Collected data:
···

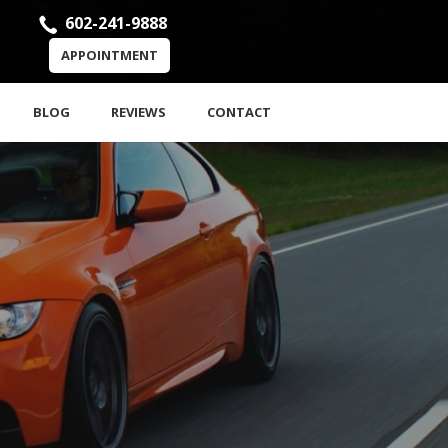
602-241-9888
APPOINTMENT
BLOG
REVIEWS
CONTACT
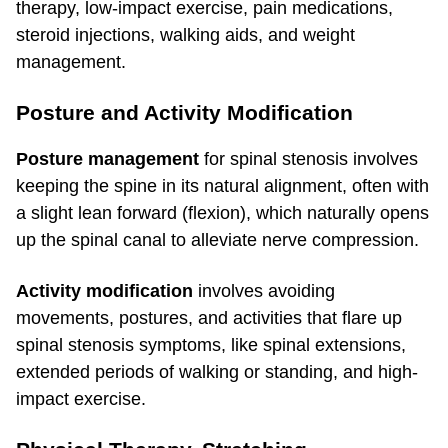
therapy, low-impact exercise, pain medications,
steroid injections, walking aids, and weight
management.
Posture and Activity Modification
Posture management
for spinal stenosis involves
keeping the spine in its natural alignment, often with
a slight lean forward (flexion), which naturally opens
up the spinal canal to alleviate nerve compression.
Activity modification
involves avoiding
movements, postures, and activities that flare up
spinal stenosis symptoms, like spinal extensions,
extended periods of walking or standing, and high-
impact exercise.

···

TRY IT:
Return each line of the items that contains the word "Activity".

EXPECTED ANSWER:
Posture and Activity Modification
Activity modification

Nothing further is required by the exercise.